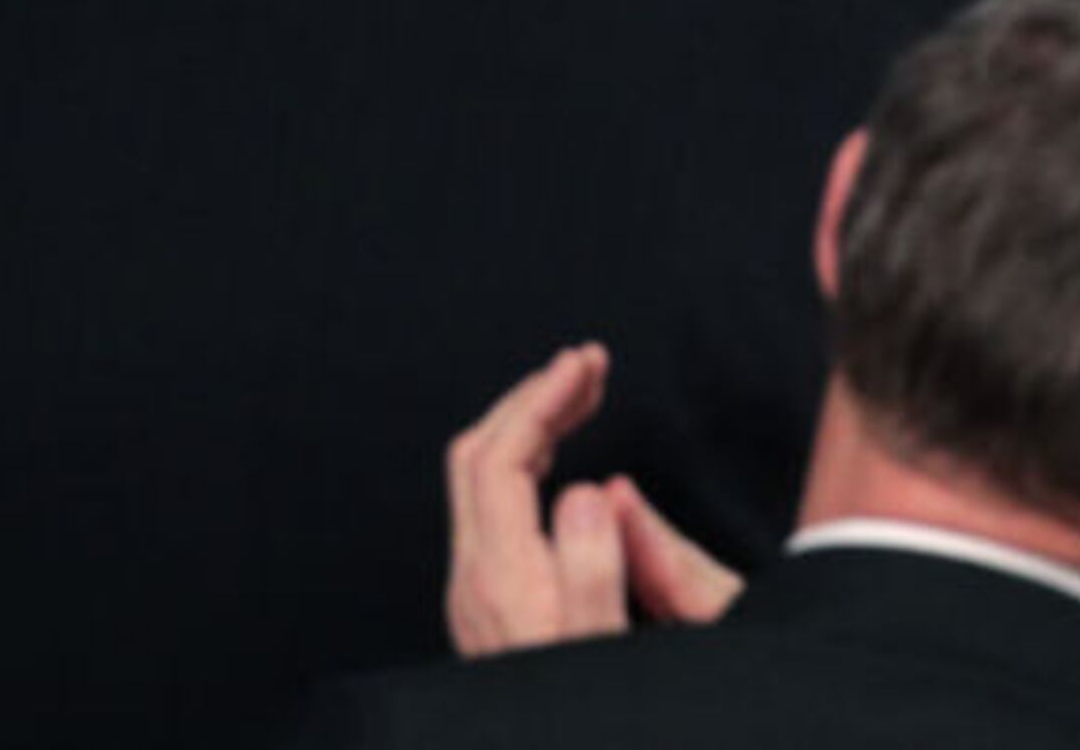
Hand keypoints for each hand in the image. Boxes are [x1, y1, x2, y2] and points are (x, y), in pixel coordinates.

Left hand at [445, 344, 743, 656]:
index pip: (500, 460)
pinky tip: (562, 463)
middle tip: (589, 365)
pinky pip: (491, 507)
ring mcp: (475, 593)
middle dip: (531, 397)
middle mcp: (474, 581)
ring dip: (527, 425)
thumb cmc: (585, 714)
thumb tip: (590, 491)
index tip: (588, 365)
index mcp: (501, 582)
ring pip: (478, 480)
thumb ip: (595, 573)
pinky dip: (525, 461)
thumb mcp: (605, 652)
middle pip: (477, 456)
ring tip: (583, 394)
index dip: (541, 400)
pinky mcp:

* * * * * * *

▸ What to produce:
Search the listing above for "pinky" and copy every line that has it.

▸ Output of the exercise:
pinky tip: (562, 463)
pinky pip: (491, 507)
pinky dip: (525, 461)
pinky mcp:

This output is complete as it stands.